Stored dataset items
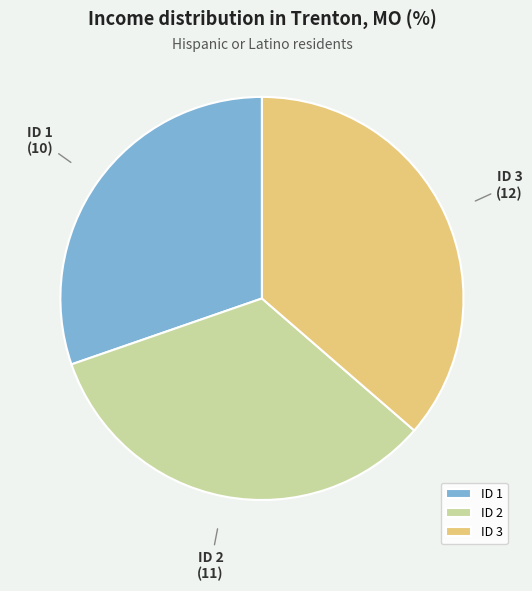

Between ID 2 and ID 1, which is larger?

ID 2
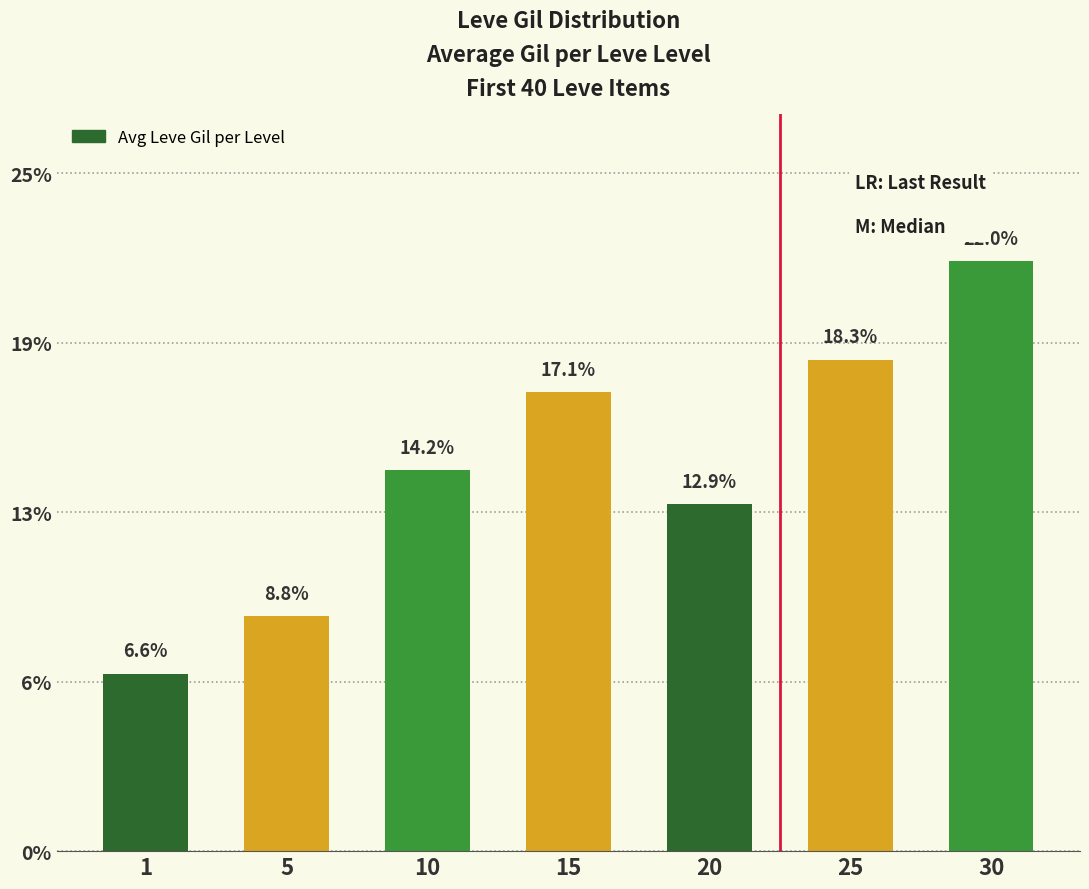

Does the chart contain any negative values?

No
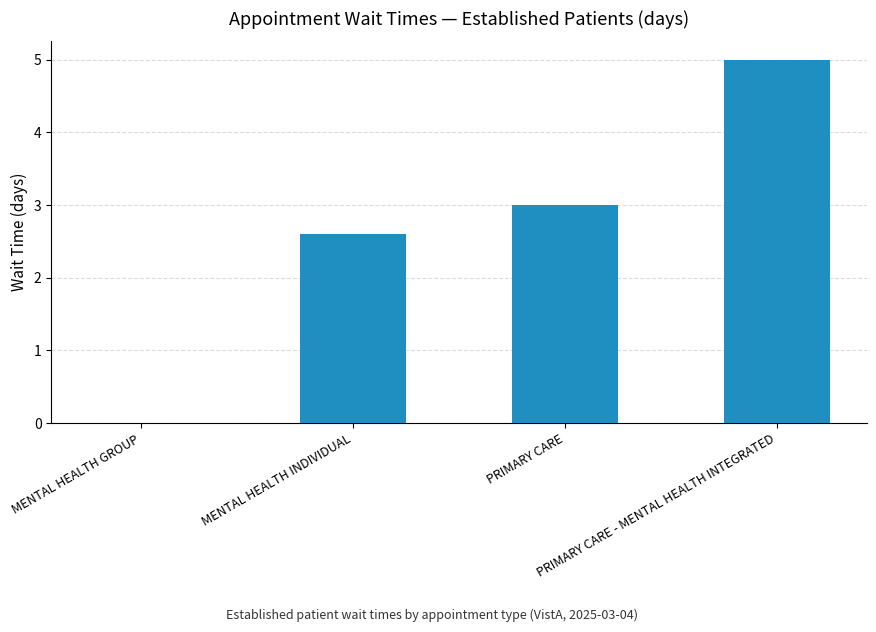

How many distinct data groups are displayed?

1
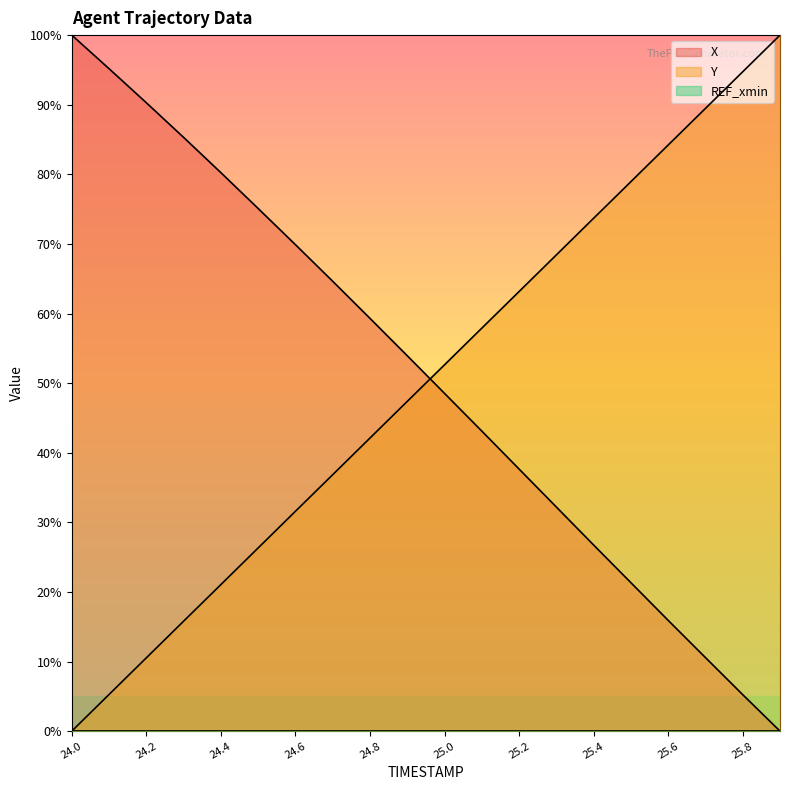

Reading left to right, transcribe all the data shown in this chart.

X: 100.0	95.2	90.3	85.3	80.2	75.1	69.9	64.6	59.3	53.9	48.5	43.1	37.7	32.2	26.7	21.3	15.9	10.6	5.2	0.0
Y: 0.0	5.3	10.5	15.8	21.1	26.3	31.6	36.8	42.1	47.4	52.6	57.9	63.2	68.4	73.7	78.9	84.2	89.5	94.7	100.0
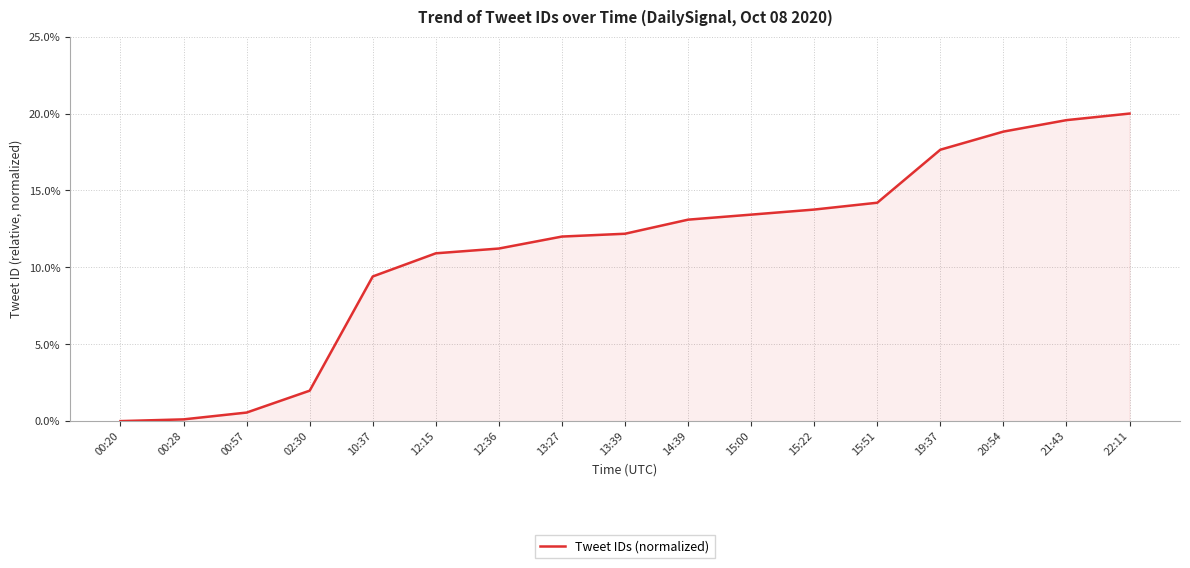

The chart shows a value of 2.0 at 02:30. True or false?

True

→ **What needs to be done**:
Swap every "chart" in the listing for "graph" and reproduce the listing with no other changes, leaving out the pictures.

→ **Task result**:
Between ID 2 and ID 1, which is larger?

ID 2

Does the graph contain any negative values?

No

How many distinct data groups are displayed?

1

Reading left to right, transcribe all the data shown in this graph.

X: 100.0	95.2	90.3	85.3	80.2	75.1	69.9	64.6	59.3	53.9	48.5	43.1	37.7	32.2	26.7	21.3	15.9	10.6	5.2	0.0
Y: 0.0	5.3	10.5	15.8	21.1	26.3	31.6	36.8	42.1	47.4	52.6	57.9	63.2	68.4	73.7	78.9	84.2	89.5	94.7	100.0

The graph shows a value of 2.0 at 02:30. True or false?

True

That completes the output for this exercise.